More government hiring is not the answer – By George J. Marlin
The following appears in the June 29 – July 4, 2012 issue of the Long Island Business News:
President Barack Obama’s recent statement, “The private sector is doing fine” will rank in the annals of presidential quotes next to President Nixon’s “I’m not a crook” and President Ford’s, “There is no Soviet domination of Eastern Europe and will never be under a Ford administration.”
The fact is that 35 months after the Great Recession ended, the United States is experiencing the most anemic private sector recovery in the past half-century. Between 1960 and 1999, average annual economic growth was 3.5 percent; between 2000 and 2009, 1.7 percent; and since then, economic growth has averaged 0.6 percent.
Many Americans still believe the economy is a mess because unemployment has been over 8 percent for 40 straight months, 23.2 million people are in need of work and the net worth of the middle class has been hemorrhaging. The Federal Reserve Survey of Consumer Finances, released in June, revealed that the overall net worth of the average household in 2007 was $126,000 and in 2010 it was $77,000 – down 40 percent in three years.
With the media spotlight on Obama’s private recovery statement, what was largely overlooked, however, was his follow-up comment: “Where we’re seeing weakness in our economy has to do with state and local government.”
Actually, the public sector is doing well versus the private sector. State and local government employment has been up 4 percent since the recovery has commenced. Between 2007 and 2010, thanks to gratuitous public employee union contracts, annual wages grew 40 percent faster than wages in the private sector.
Also, public sector workers have benefits far superior to their neighbors who work for private companies. According to the U.S. Bureau of Labor Statistics, 90 percent of state and local government workers have access to pensions versus 65 percent in the private sector.
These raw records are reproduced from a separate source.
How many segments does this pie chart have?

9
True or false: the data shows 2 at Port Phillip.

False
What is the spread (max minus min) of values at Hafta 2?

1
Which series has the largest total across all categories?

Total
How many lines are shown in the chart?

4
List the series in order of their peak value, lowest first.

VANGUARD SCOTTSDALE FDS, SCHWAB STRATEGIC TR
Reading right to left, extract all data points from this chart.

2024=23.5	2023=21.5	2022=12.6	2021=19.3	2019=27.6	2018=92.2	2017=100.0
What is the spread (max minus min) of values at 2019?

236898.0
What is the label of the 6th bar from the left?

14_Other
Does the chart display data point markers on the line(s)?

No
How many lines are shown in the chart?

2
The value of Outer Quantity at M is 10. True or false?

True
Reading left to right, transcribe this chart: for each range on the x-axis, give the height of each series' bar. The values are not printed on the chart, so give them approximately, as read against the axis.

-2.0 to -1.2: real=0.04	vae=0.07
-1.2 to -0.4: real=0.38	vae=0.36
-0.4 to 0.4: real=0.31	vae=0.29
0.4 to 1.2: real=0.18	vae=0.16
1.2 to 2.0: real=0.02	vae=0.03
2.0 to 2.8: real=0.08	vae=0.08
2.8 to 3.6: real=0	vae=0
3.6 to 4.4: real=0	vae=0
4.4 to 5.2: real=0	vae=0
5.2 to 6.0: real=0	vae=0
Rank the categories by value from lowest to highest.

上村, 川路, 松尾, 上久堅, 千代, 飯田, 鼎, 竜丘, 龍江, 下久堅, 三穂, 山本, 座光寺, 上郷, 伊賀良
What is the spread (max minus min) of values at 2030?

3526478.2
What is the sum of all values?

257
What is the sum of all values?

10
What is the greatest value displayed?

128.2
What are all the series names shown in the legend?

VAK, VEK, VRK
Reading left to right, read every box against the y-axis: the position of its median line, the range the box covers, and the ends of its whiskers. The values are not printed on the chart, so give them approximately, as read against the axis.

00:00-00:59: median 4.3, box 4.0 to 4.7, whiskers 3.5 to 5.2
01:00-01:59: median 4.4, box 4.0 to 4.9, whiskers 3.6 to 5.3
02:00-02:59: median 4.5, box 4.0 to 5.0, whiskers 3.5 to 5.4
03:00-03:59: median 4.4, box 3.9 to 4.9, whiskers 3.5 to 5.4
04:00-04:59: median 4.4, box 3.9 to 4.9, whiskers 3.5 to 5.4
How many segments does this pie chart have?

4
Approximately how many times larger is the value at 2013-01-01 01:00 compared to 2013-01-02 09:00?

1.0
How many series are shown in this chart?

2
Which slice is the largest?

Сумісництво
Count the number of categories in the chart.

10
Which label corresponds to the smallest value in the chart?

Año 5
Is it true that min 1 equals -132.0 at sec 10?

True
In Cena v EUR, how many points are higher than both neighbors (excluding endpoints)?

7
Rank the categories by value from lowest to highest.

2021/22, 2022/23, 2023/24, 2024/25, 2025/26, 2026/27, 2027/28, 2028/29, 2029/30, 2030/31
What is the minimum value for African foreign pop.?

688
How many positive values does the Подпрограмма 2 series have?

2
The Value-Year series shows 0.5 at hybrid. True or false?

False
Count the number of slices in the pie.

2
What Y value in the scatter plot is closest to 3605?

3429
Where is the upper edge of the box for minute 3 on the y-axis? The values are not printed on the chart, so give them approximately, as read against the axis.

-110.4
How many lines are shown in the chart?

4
Access to health insurance: 87 percent public, 69 percent private. Workers’ average cost of benefits: $14.51 per hour for public workers, $8.55 for private employees.
Obama and his big-government friends do not understand that their prescription – more federal stimulus dollars to state governments to maintain or increase public employee jobs – does not produce economic growth.
In New York, for instance, the billions of Obama stimulus dollars that arrived in 2009-2010 were used not to spur the economy but to expand state expenditures at pre-recession levels – about three times the inflation rate. And when the stimulus money dried up, not only did Albany have to deal with a $10 billion structural deficit, the state’s economic recovery lagged behind most other states.
New York’s unemployment rate in May stood at 8.6 percent versus 8.1 percent a year ago. The state added only 6,100 private sector jobs in May, significantly behind lower tax and regulation-friendly Ohio’s 19,600 new jobs.
For New York to prosper, it must be acknowledged that public employee salaries and benefits are destroying local economies, not improving them. Long Island’s residential and commercial real estate values continue to decline because there is little hope that local government spending will be curtailed due to the size of unfunded pension and health care liabilities. Right now, Nassau and Suffolk municipalities and school districts, on average, dedicate 8 percent of their operating funds to pension contributions. Because of increasing pension payouts and lackluster investment returns on pension fund assets, local contributions are expected to grow to 20 percent of operating budget expenditures within the next five years.
Contrary to President Obama’s claims, expanded government has been hindering local economies and destroying municipal tax bases. And if political leaders refuse to say “enough already,” expect ballot-box revolts, similar to San Diego and San Jose, Calif., where voters approved measures June 6 to cut pension and health care benefits to municipal employees and retirees, to spread like wildfire across the nation.